Ankara june 2011 7100.jpg

An evocation of a royal funeral in Gordion. Phrygian, late 8th century BC.

The Phrygians (Phruges or Phryges) were an ancient Indo-European people, initially dwelling in the southern Balkans; according to Herodotus, under the name of Bryges (Briges), changing it to Phruges after their final migration to Anatolia, via the Hellespont.

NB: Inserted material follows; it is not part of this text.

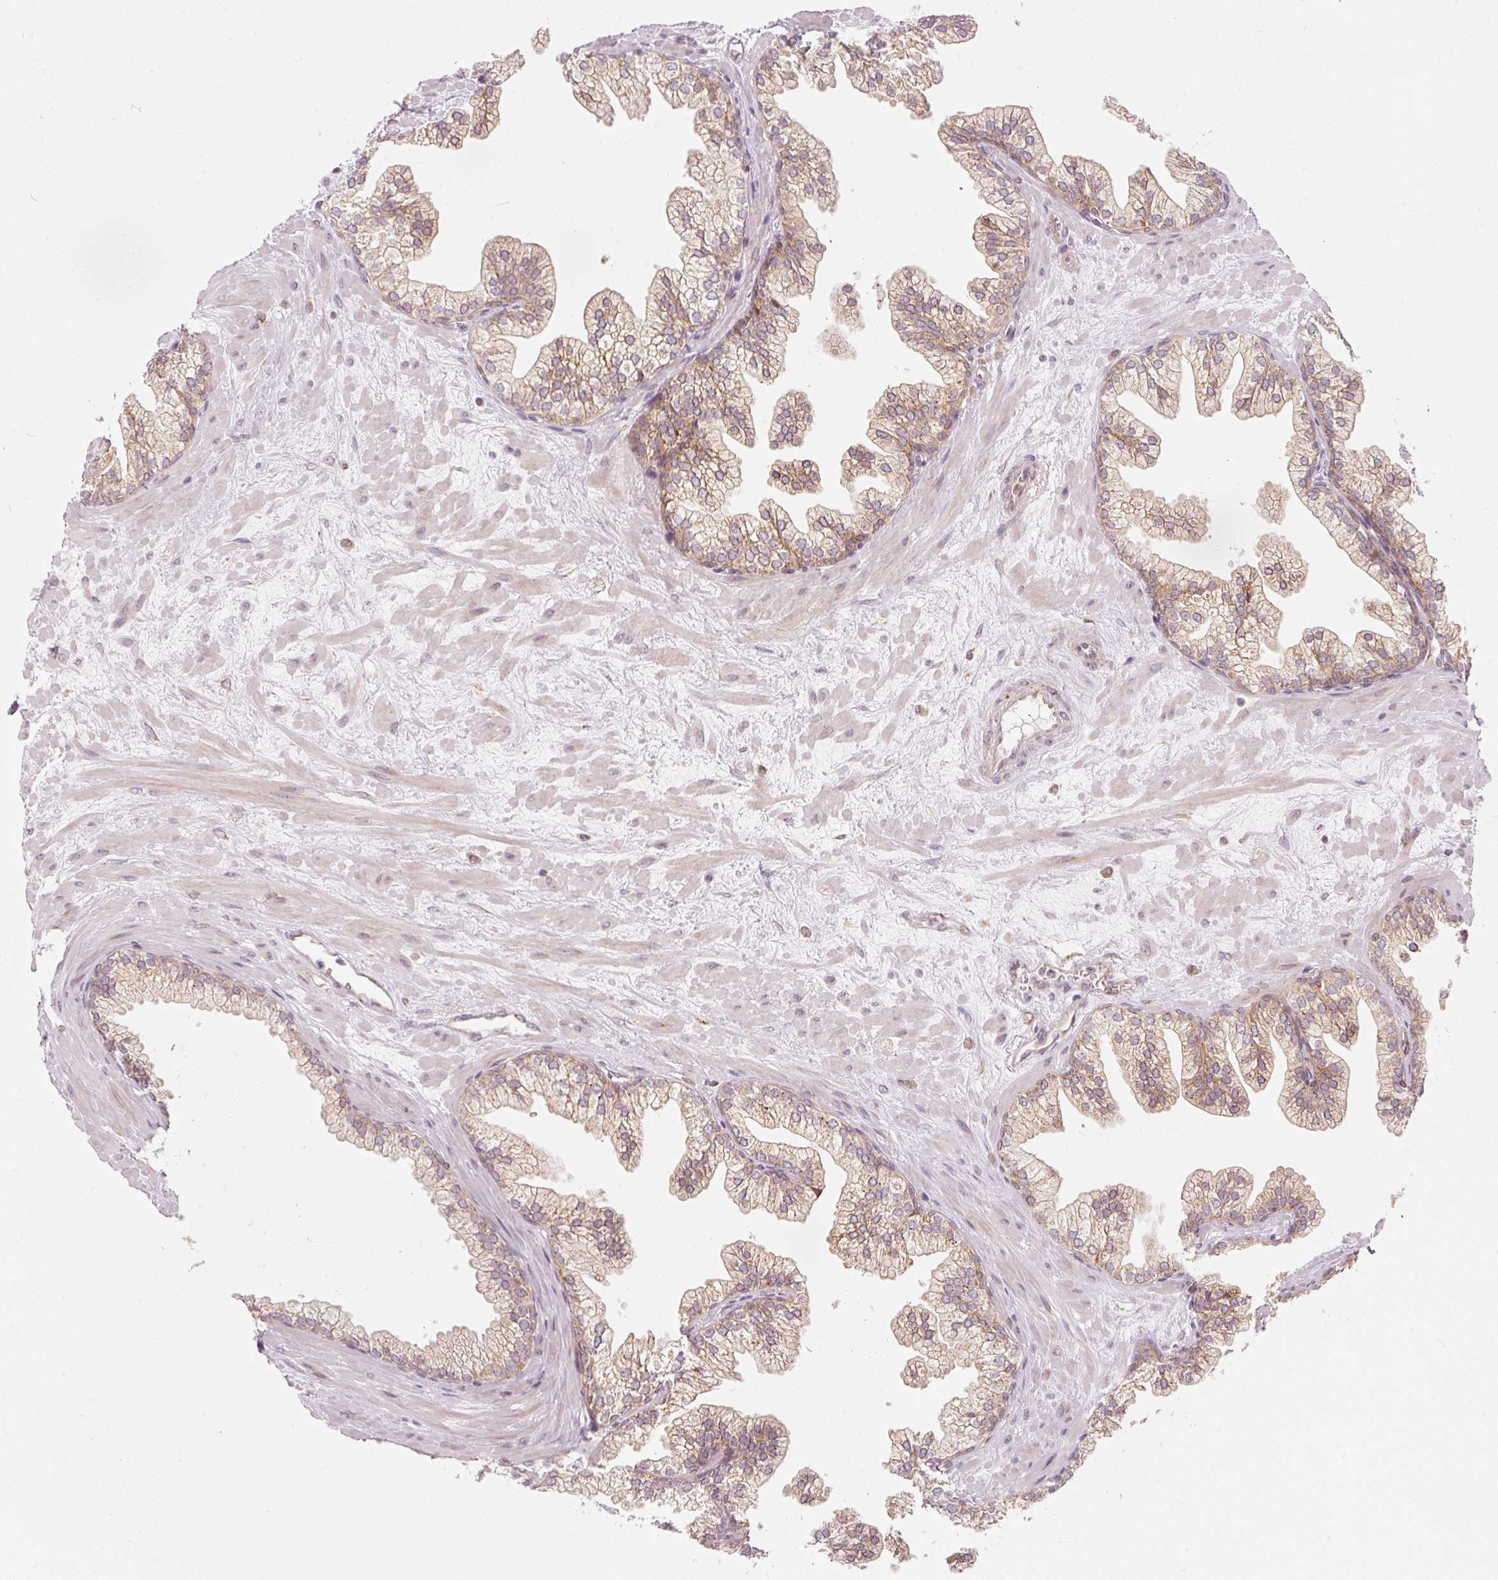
{"staining": {"intensity": "moderate", "quantity": "25%-75%", "location": "cytoplasmic/membranous"}, "tissue": "prostate", "cell_type": "Glandular cells", "image_type": "normal", "snomed": [{"axis": "morphology", "description": "Normal tissue, NOS"}, {"axis": "topography", "description": "Prostate"}, {"axis": "topography", "description": "Peripheral nerve tissue"}], "caption": "An immunohistochemistry micrograph of normal tissue is shown. Protein staining in brown labels moderate cytoplasmic/membranous positivity in prostate within glandular cells. (DAB (3,3'-diaminobenzidine) IHC, brown staining for protein, blue staining for nuclei).", "gene": "SNAPC5", "patient": {"sex": "male", "age": 61}}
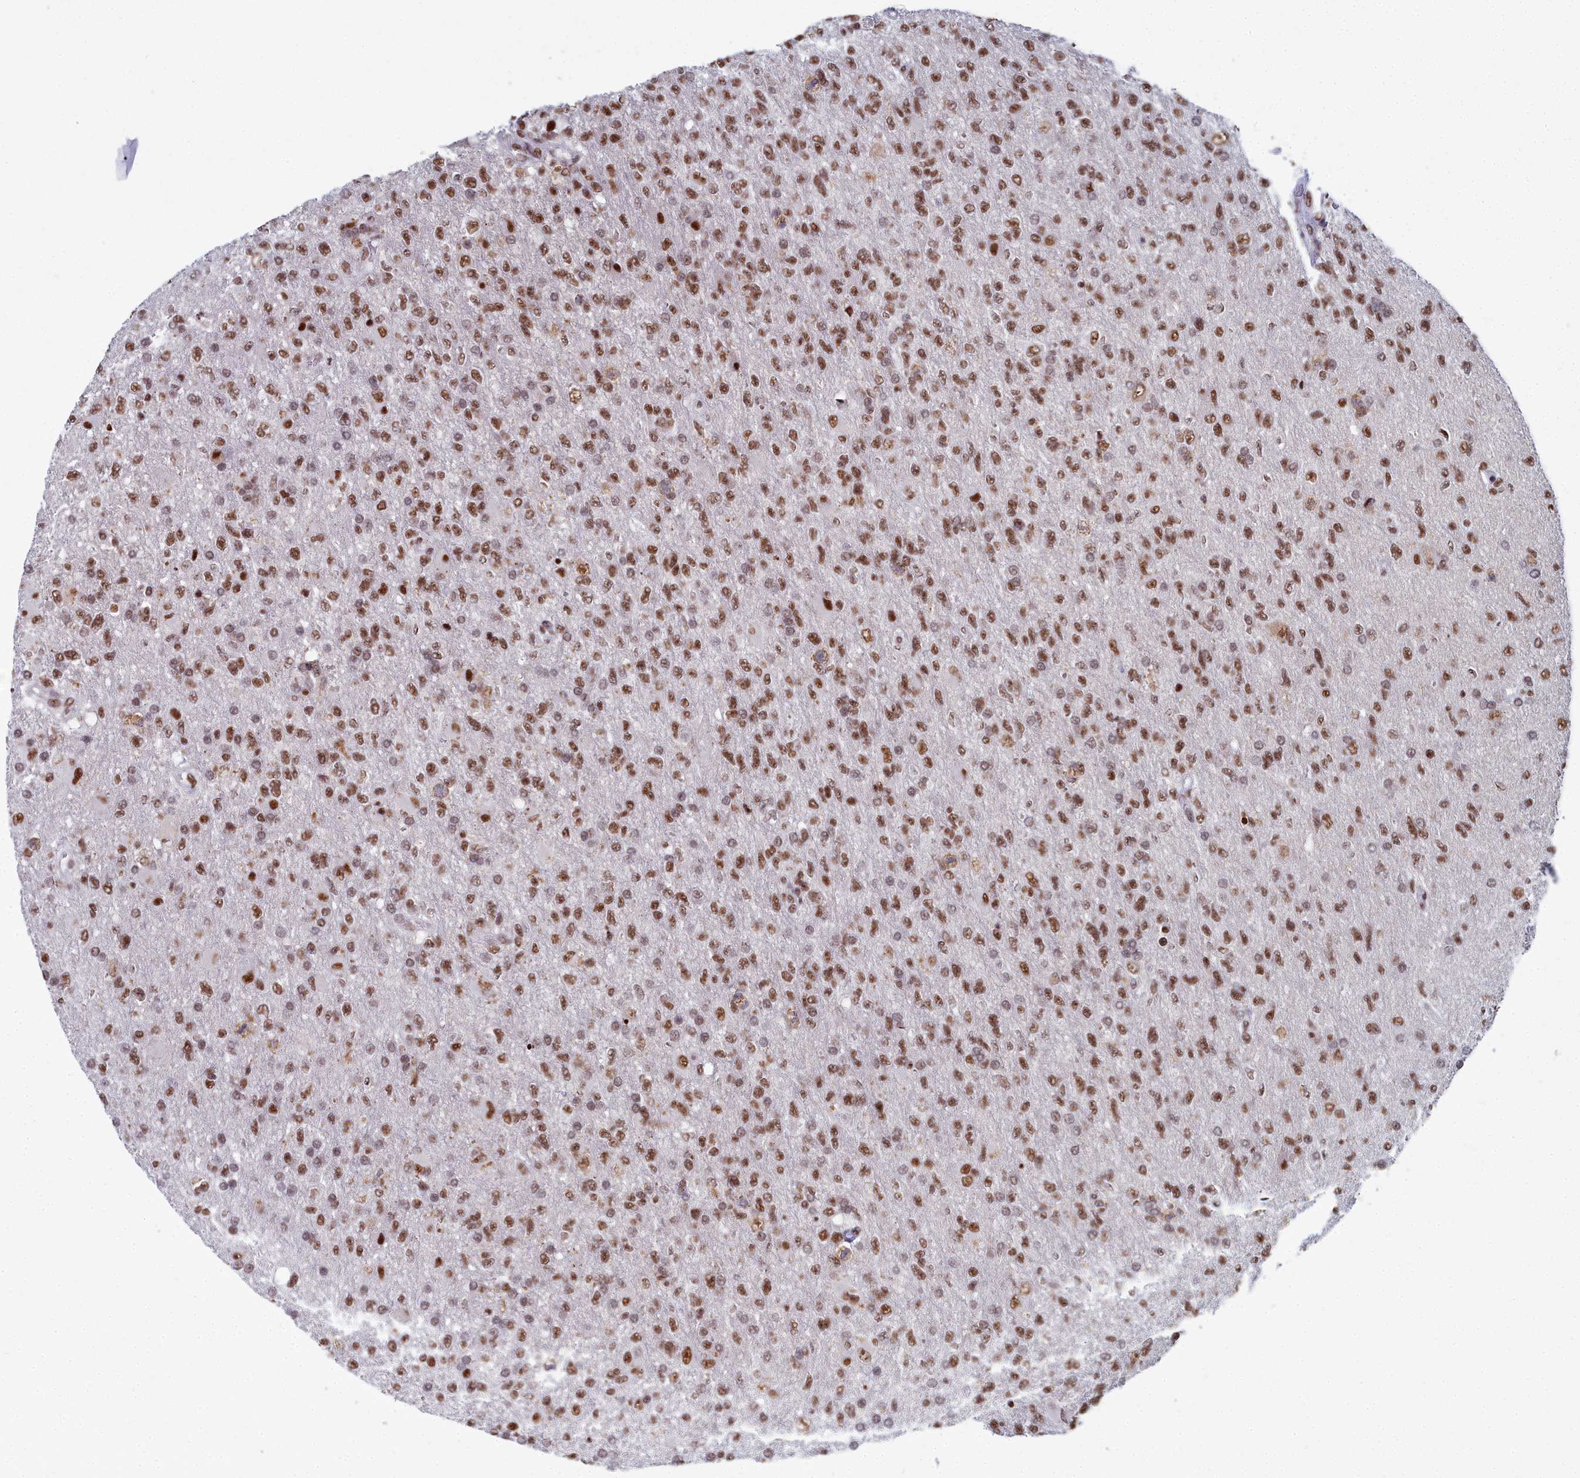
{"staining": {"intensity": "moderate", "quantity": ">75%", "location": "nuclear"}, "tissue": "glioma", "cell_type": "Tumor cells", "image_type": "cancer", "snomed": [{"axis": "morphology", "description": "Glioma, malignant, High grade"}, {"axis": "topography", "description": "Brain"}], "caption": "The histopathology image exhibits immunohistochemical staining of glioma. There is moderate nuclear positivity is present in about >75% of tumor cells.", "gene": "SF3B3", "patient": {"sex": "male", "age": 56}}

From tribal and village beginnings, the state of Phrygia arose in the 8th century BC with its capital at Gordion/Gordium (c. 75 km southwest of Ankara). During this period, the Phrygians extended eastward and encroached upon the kingdom of Urartu. Under kings alternately named Gordias and Midas, the independent Phrygian kingdom of the 8th and early 7th centuries BC maintained close trade contacts with her neighbours in the east and the Greeks in the west. Phrygia seems to have been able to co-exist with whatever power was dominant in eastern Anatolia at the time. Ultimately the Phrygian Kingdom was overwhelmed by Cimmerian invaders c. 690 BC, then briefly conquered by its neighbor Lydia, before it passed successively into the Persian Empire of Cyrus and the empire of Alexander and his successors.

The two most prominent manifestations of Phrygian cultural identity are their mother goddess Cybele and the Phrygian cap, which was worn by the greco-roman god Mithras and survived into modern imagery as the ‘Liberty cap’ of the American and French revolutionaries. The last mention of the Phrygian language in literature dates to the 5th century AD and it was likely extinct by the 7th century.